Frankfurt is way more than a traffic knot and bankers town. If you fly in and out of Frankfurt, it is well worthwhile to spend a day in town instead of rushing through. Take a downtown hotel and explore the city on foot, the spots you want to see (Goethe’s birth house, Römer, Kleinmarkthalle and the Foodie places in Sachsenhausen) are surprisingly all in walking distance. Although Frankfurt wouldn’t be listed as a culinary hotspot in the first place, some local specialties are known worldwide: Frankfurter Würstchen (sausage), Frankfurter Kranz (cake), Grüne Soße (green sauce) and Apfelwein (apple wine). Reason enough for a curious foodie to explore!
Ebbelwoi tavern in Sachsenhausen
On my usual mission to explore the traditional food of the area and to find the places where locals go, I ignore the countless fancy international restaurants and focus on typical and traditional pubs (Ebbelwoikneipe), which are listed at my Foodie map Frankfurt.
The apple wine tavern is as distinctive a Frankfurt institution as the brewery pub is of Munich. Many of the best-known establishments are concentrated in Sachsenhausen, but others are dotted all over the city. They are strongly traditional and offer hearty local food at moderate prices in a rustic setting – it is very common to share the table with strangers. Apple wine is served in a Geripptes, a glass with a lozenge cut that refracts light. A filled Geripptes is called a Schoppen. If you drink more than one glass or you are a group, you typically order a Bembel (a specific Apfelwein jug). The different sizes of a Bembel are designated after their contents in glasses from 4-er to 10-er Bembel. The matching traditional dishes are eggs with green sauce (Frankfurter Grüne Soße), salted pig meat with cabbage (Rippchen mit Kraut) and local cheese with vinegar and onions (Handkäs mit Musik), something you get in every apple wine pub – of course each pub has it’s very own recipe! If apple wine is not your cup of tea – you usually get also wine and beer, so don’t worry!

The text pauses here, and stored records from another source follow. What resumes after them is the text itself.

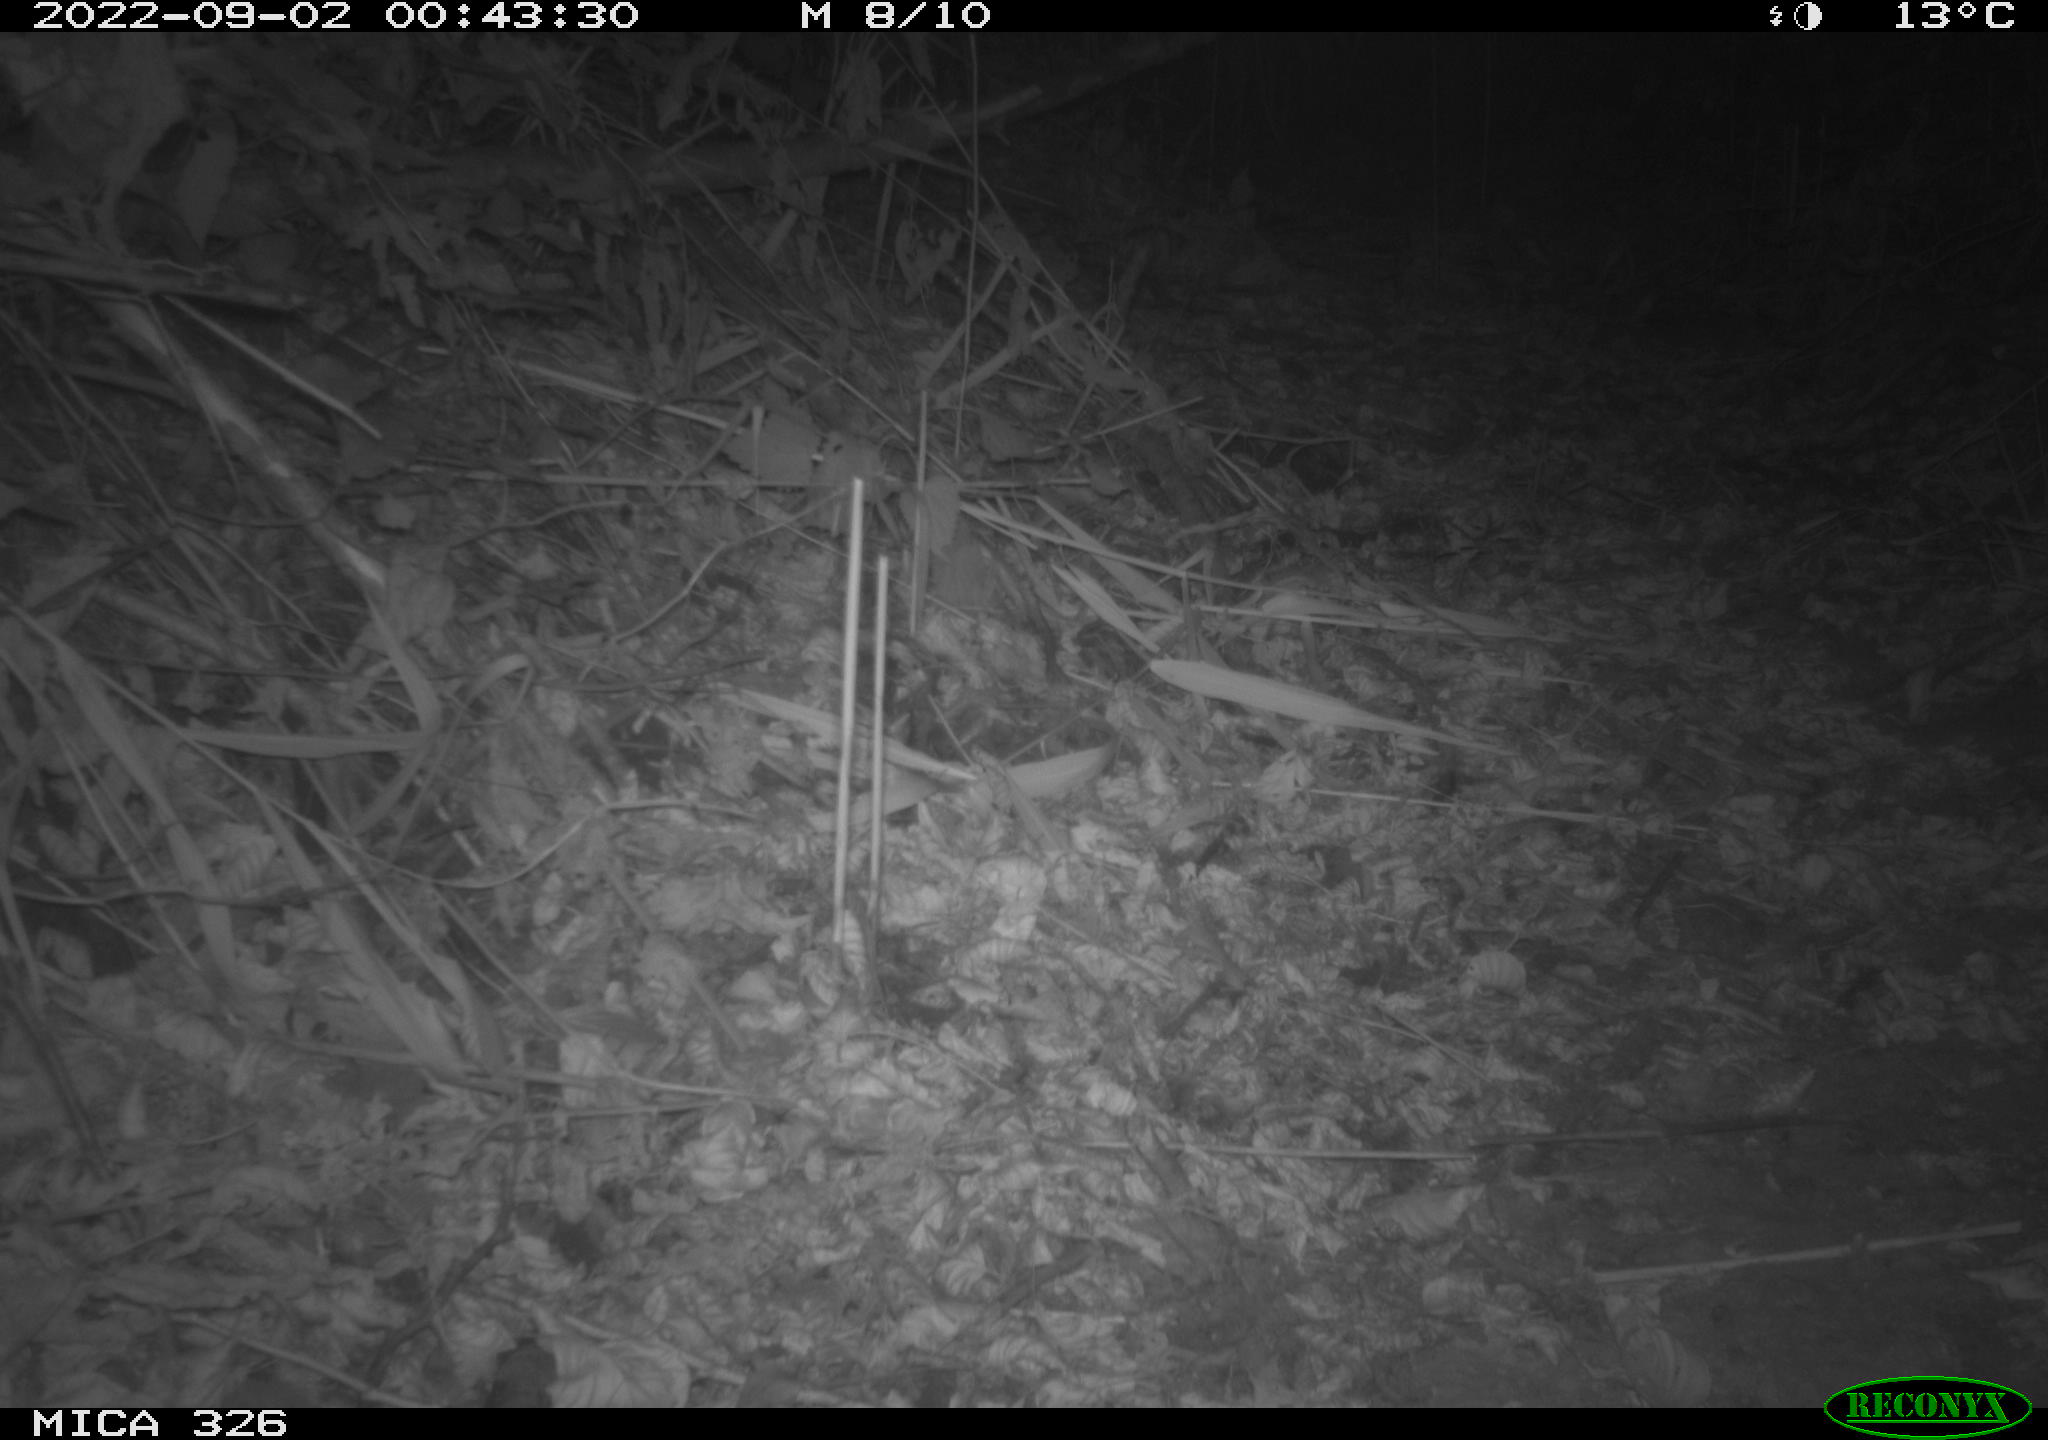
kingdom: Animalia
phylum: Chordata
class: Mammalia
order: Carnivora
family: Mustelidae
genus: Mustela
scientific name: Mustela putorius
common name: European polecat
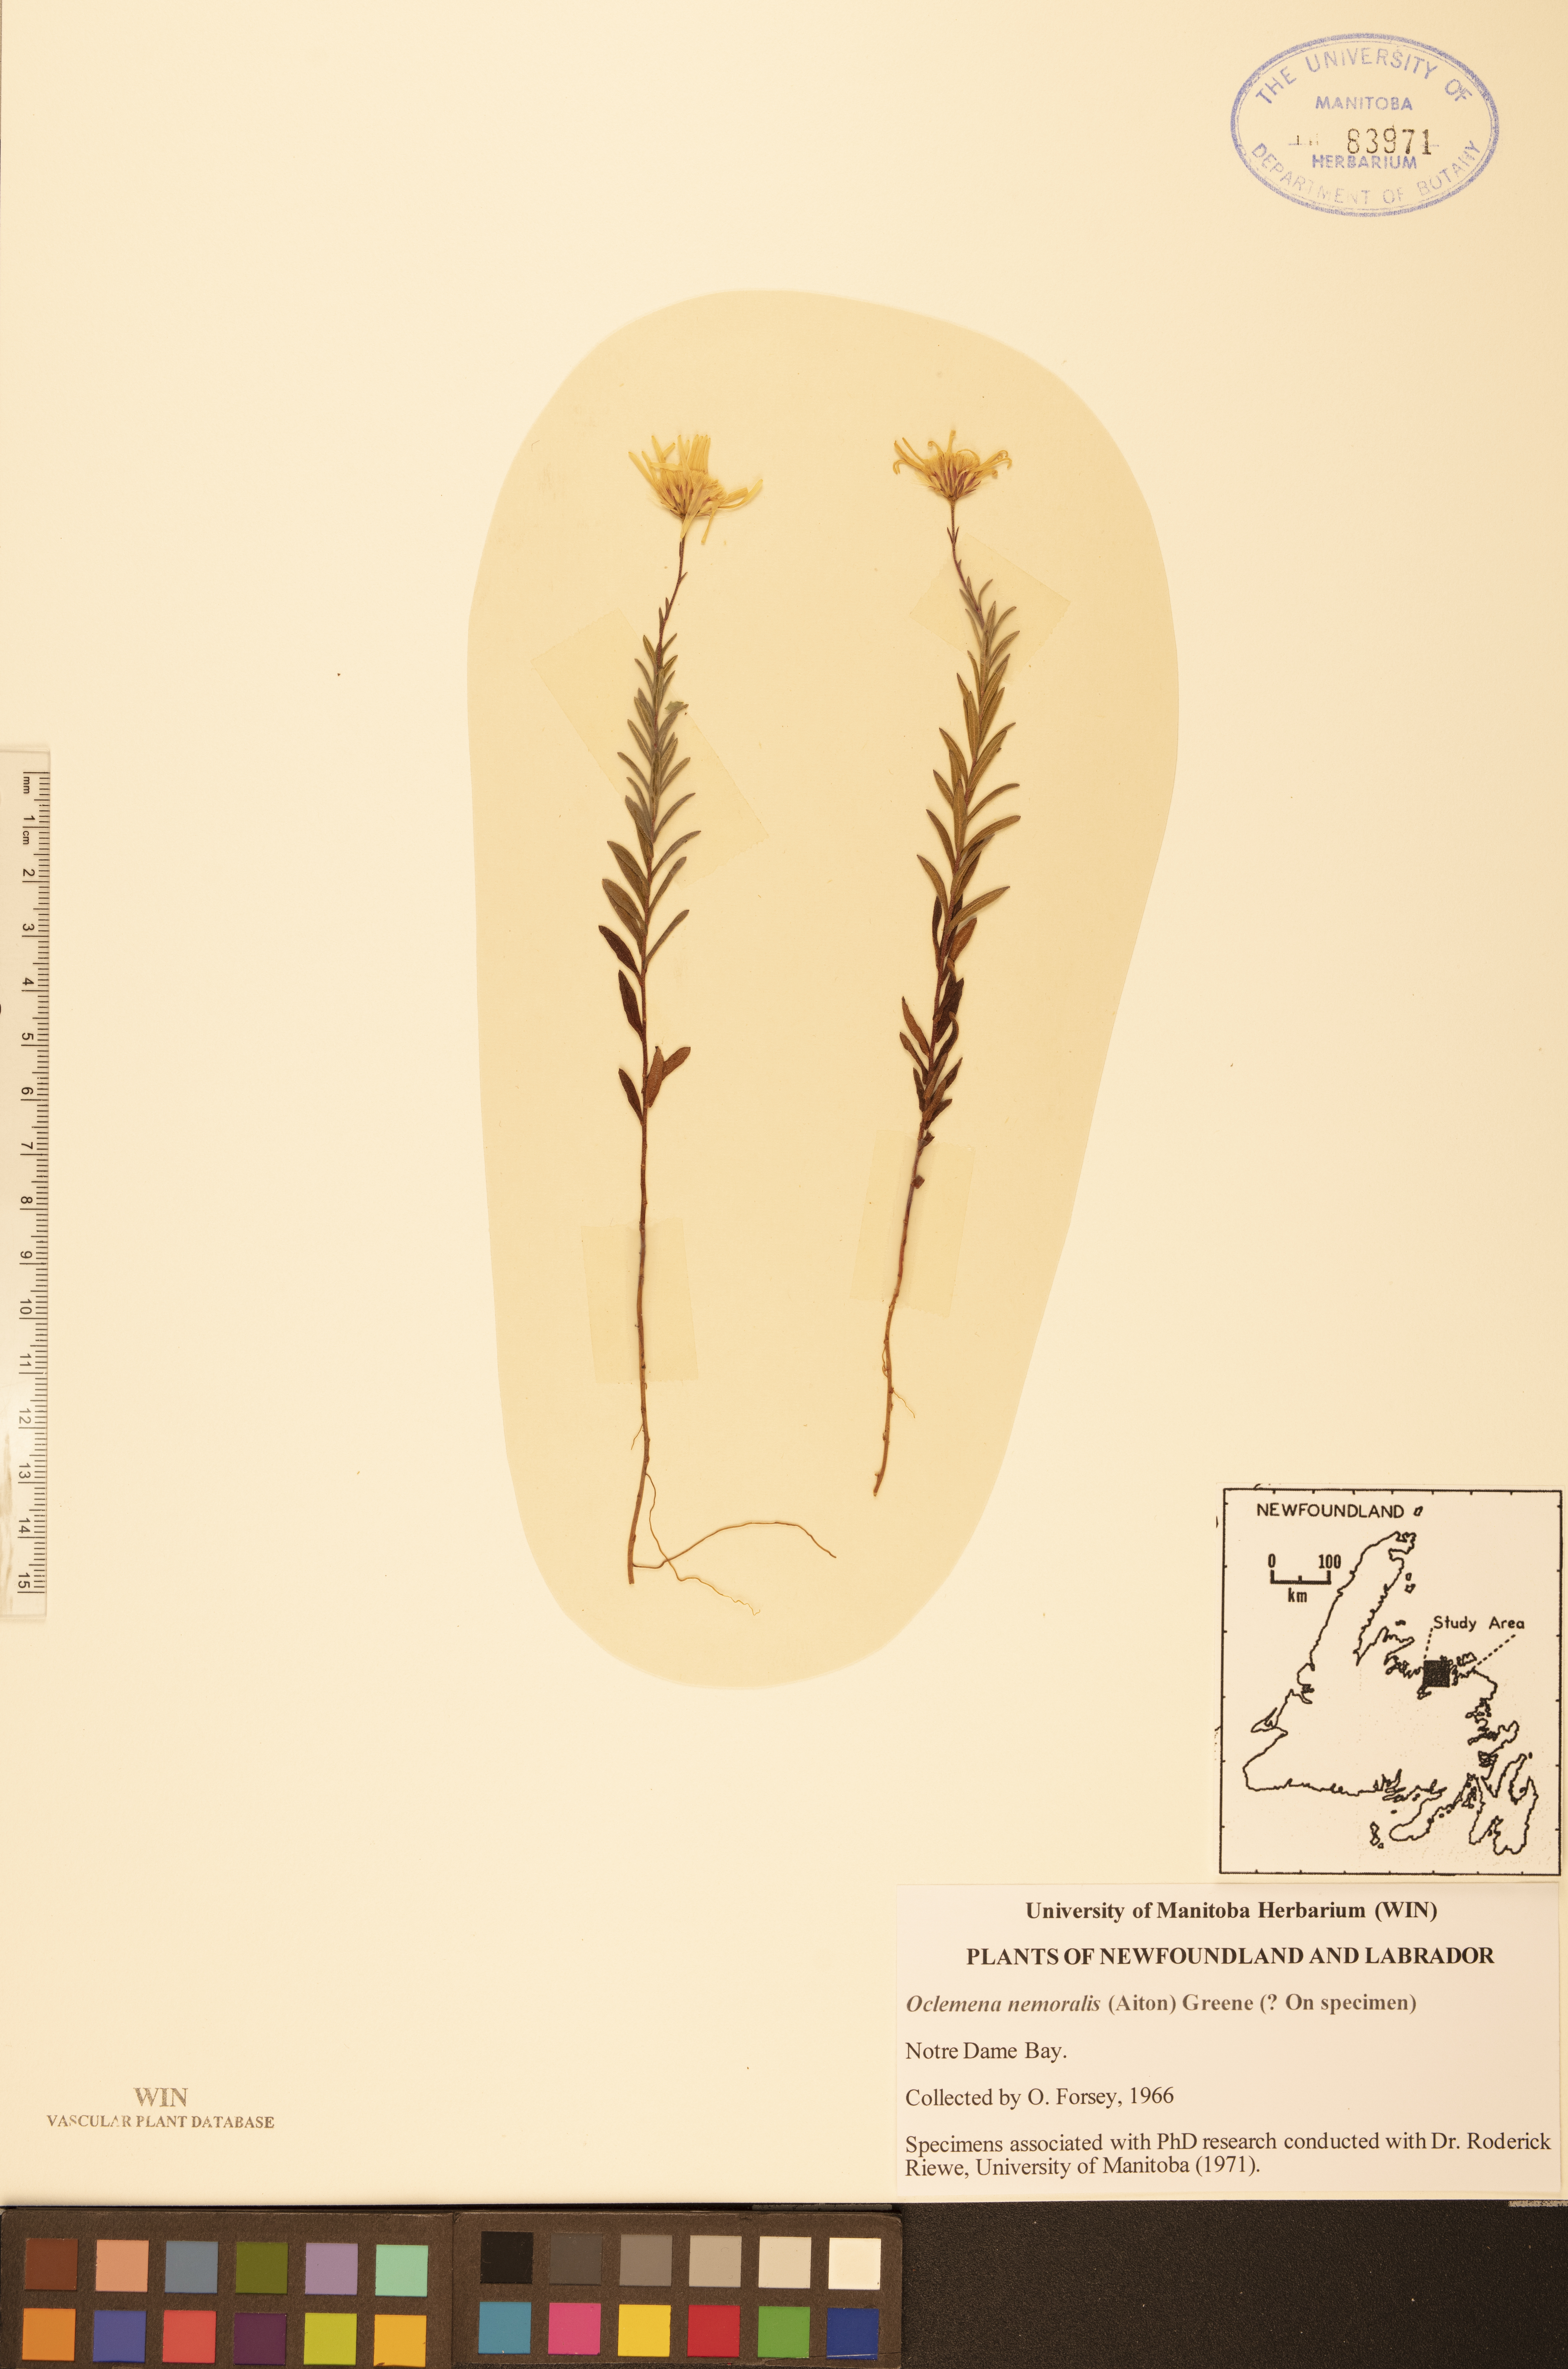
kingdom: Plantae
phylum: Tracheophyta
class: Magnoliopsida
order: Asterales
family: Asteraceae
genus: Oclemena
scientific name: Oclemena nemoralis
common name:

Sachsenhausen and German Gemütlichkeit
The modern skyscraper (by the way the only skyline in Germany) might distract you from the fact, that Frankfurt has a long history, which can be seen at the Römer (town-hall): the statues of four important German Kings decorate the frontage. King Ludwig for example – he gave Frankfurt the right to hold fairs, which made the town rich, and King Karl IV, who declared Frankfurt as a selection town for the emperor. However, the last emperor who stood at the balcony of the Römer, was Franz Beckenbauer when he and the national team were celebrated for winning the world championship.
The modern banker town Frankfurt lives side by side with the traditional trade and fair town and the best way to find authentic bars and restaurants, is to cross the iron bridge (Eisener Steg) to Sachsenhausen. Here you find down to earth pubs, the older people speak dialect and drink apple wine – no lounge music and fancy furniture, just long wooden tables and German Gemütlichkeit.